## Structured diff data
-=-=-=-=-
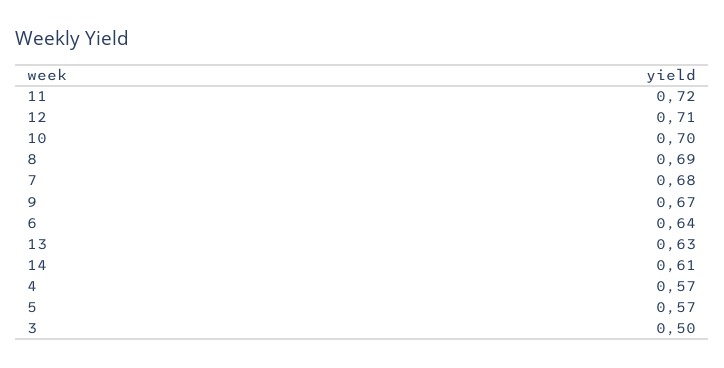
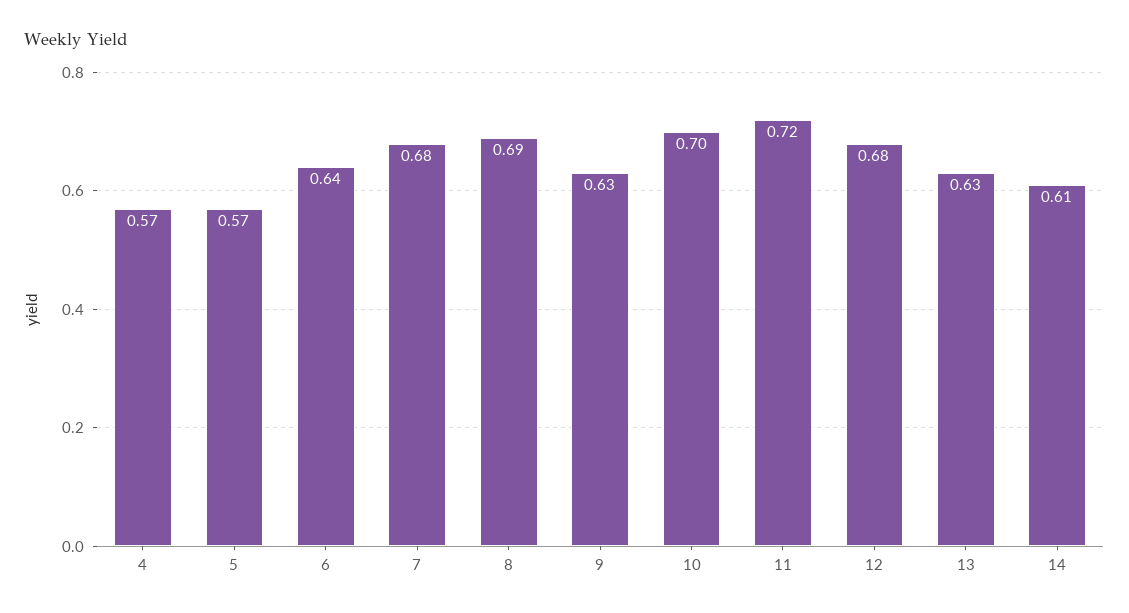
  {
    "11": 0.72,
-   "12": 0.71,
+   "12": 0.68,
    "10": 0.7,
    "8": 0.69,
    "7": 0.68,
-   "9": 0.67,
+   "9": 0.63,
    "6": 0.64,
    "13": 0.63,
    "14": 0.61,
    "4": 0.57,
-   "5": 0.57,
+   "5": 0.57
-   "3": 0.5
  }

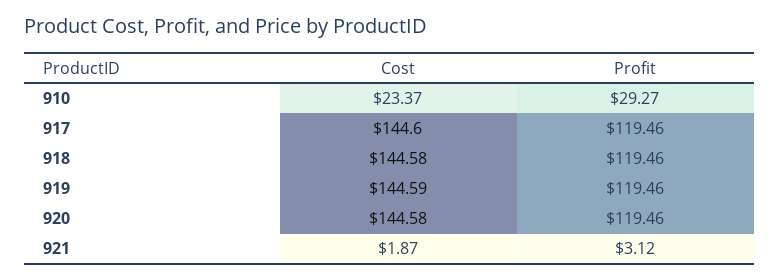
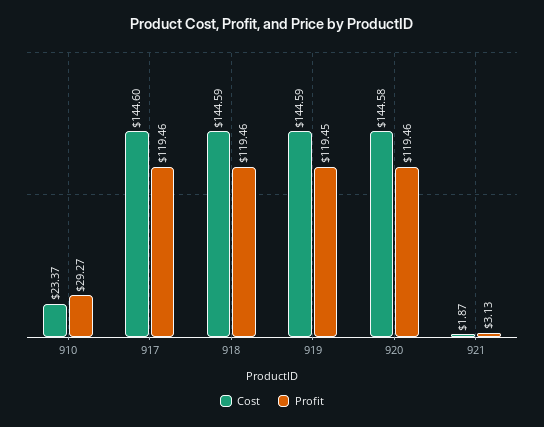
  {
    "Cost": {
      "910": 23.37,
      "917": 144.6,
-     "918": 144.58,
+     "918": 144.59,
      "919": 144.59,
      "920": 144.58,
      "921": 1.87
    },
    "Profit": {
      "910": 29.27,
      "917": 119.46,
      "918": 119.46,
-     "919": 119.46,
+     "919": 119.45,
      "920": 119.46,
-     "921": 3.12
+     "921": 3.13
    }
  }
-=-=-=-=-
## Brief
Write out the records word for word. Pictures stay out.

## Task solution
  {
    "11": 0.72,
-   "12": 0.71,
+   "12": 0.68,
    "10": 0.7,
    "8": 0.69,
    "7": 0.68,
-   "9": 0.67,
+   "9": 0.63,
    "6": 0.64,
    "13": 0.63,
    "14": 0.61,
    "4": 0.57,
-   "5": 0.57,
+   "5": 0.57
-   "3": 0.5
  }

  {
    "Cost": {
      "910": 23.37,
      "917": 144.6,
-     "918": 144.58,
+     "918": 144.59,
      "919": 144.59,
      "920": 144.58,
      "921": 1.87
    },
    "Profit": {
      "910": 29.27,
      "917": 119.46,
      "918": 119.46,
-     "919": 119.46,
+     "919": 119.45,
      "920": 119.46,
-     "921": 3.12
+     "921": 3.13
    }
  }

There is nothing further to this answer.